The publication of The Hole in English coincides with the fiftieth anniversary of the student movement.  In Mexico, this has been a momentous year. In July, the country elected its first left-leaning president in decades, one who has vowed to eliminate the use of military force against its civilian population.  And on October 2, the anniversary of the Tlatelolco massacre, Mexican authorities approved the placement of a sign in Zócalo Square that says what Revueltas and others had been saying all along: fue el estado, the state did it.  Beyond its historical significance in relation to 1968, though, Revueltas’s novel speaks to the ongoing problems of our contemporary world.  The escalation of violence in Mexico over the past decade has not only taken place in the streets but also in jail, where prisoners are regularly threatened, beaten and disappeared with almost complete impunity.  And the United States, which currently imprisons more of its citizens than any other country in the world, has an equally shameful history of carceral mistreatment. In the last interview he gave during his lifetime, Revueltas remarked, “For me, the prison bars in The Hole are the prison bars of the city and the prison bars of the country and the prison bars of the world.” That is arguably truer today than it was when he wrote the novel fifty years ago.  The appearance of The Hole won’t alter that fact.  But it will give English-language readers a different view of its dimensions, both in reality and in terms of the collective web of fictions we weave.

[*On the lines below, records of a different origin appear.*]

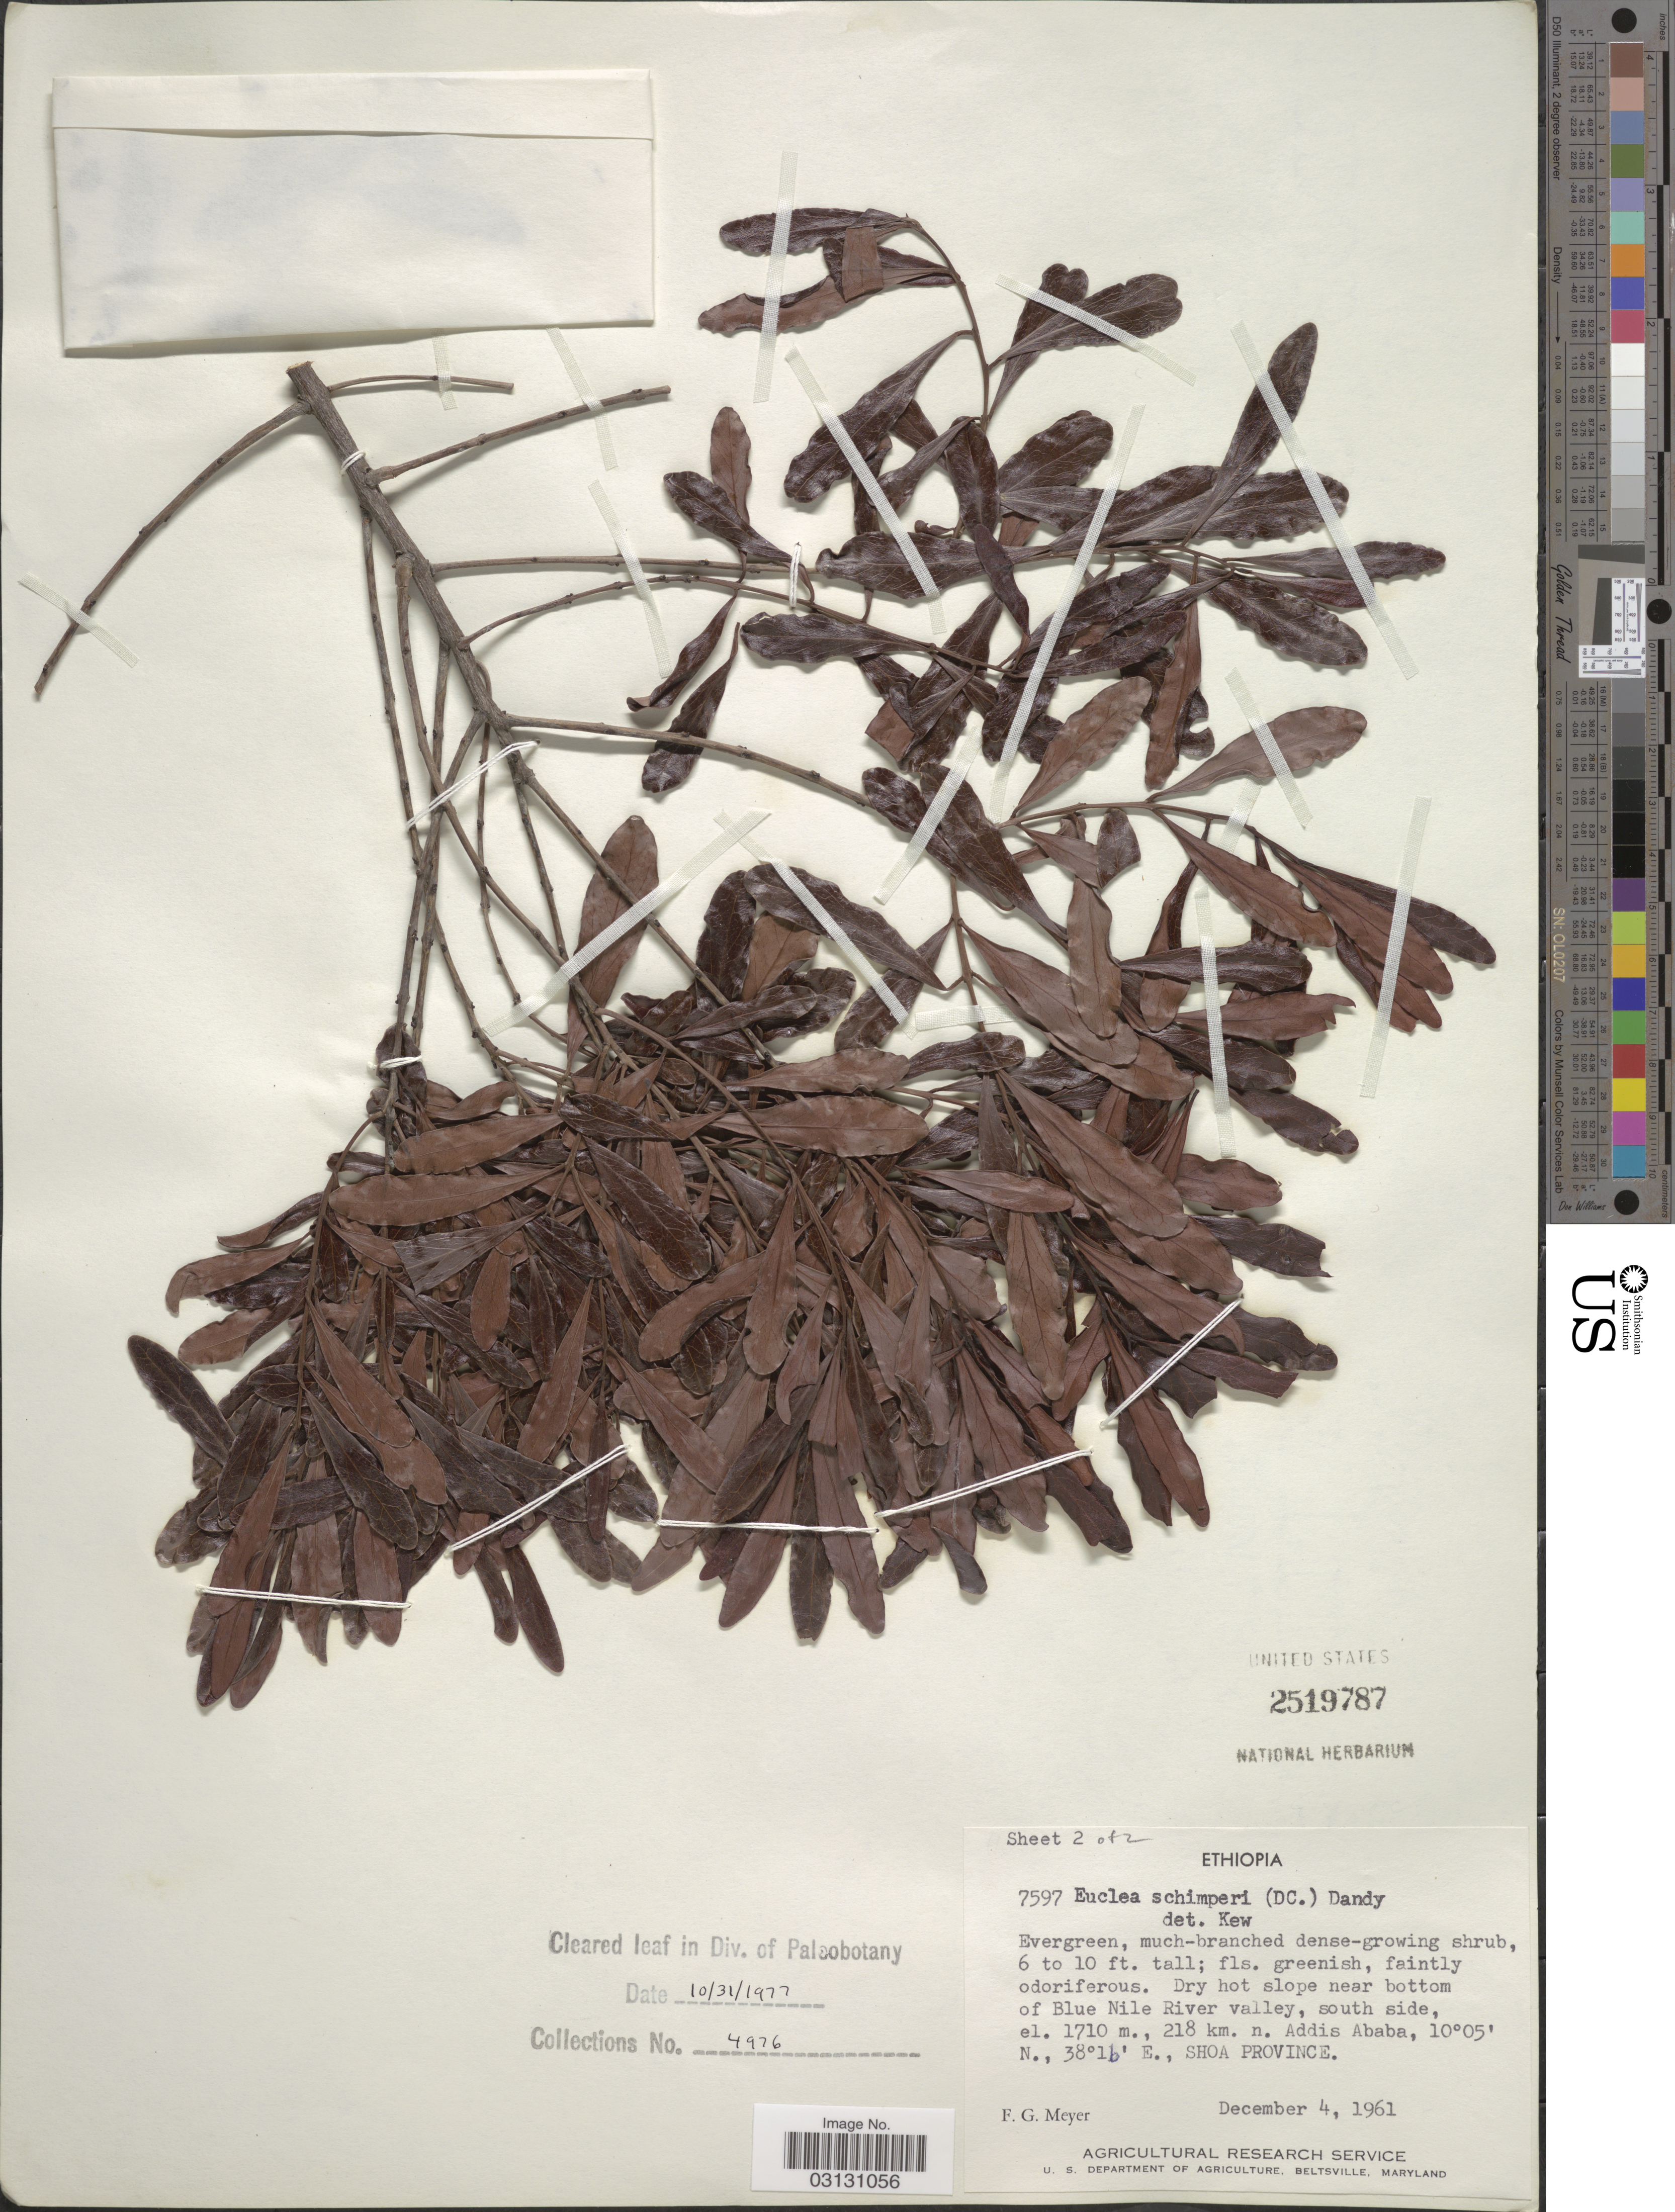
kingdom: Plantae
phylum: Tracheophyta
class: Magnoliopsida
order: Ericales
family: Ebenaceae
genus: Euclea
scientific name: Euclea schimperi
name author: (A. DC.) Dandy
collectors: F. G. Meyer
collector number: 7597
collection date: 1961-12-04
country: Ethiopia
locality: Dry hot slope near bottom of Blue Nile River valley, south side, 218 km. n. Addis Ababa, Shoa Province.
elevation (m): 1710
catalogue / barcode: US 2519787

Jeffrey Lawrence is Assistant Professor of English at Rutgers University, where he teaches modern U.S. and Latin American literature and culture. He is the author of Anxieties of Experience: The Literatures of the Americas from Whitman to Bolaño (Oxford, 2018) and the translator of Andrés Neuman’s How to Travel Without Seeing: Dispatches from the New Latin America (Restless, 2016).  He is a founding contributor to the online blog of literary reviews El Roommate: colectivo de lectores, and he currently serves as the research director for The Mastheads, a public humanities project in Pittsfield, Massachusetts.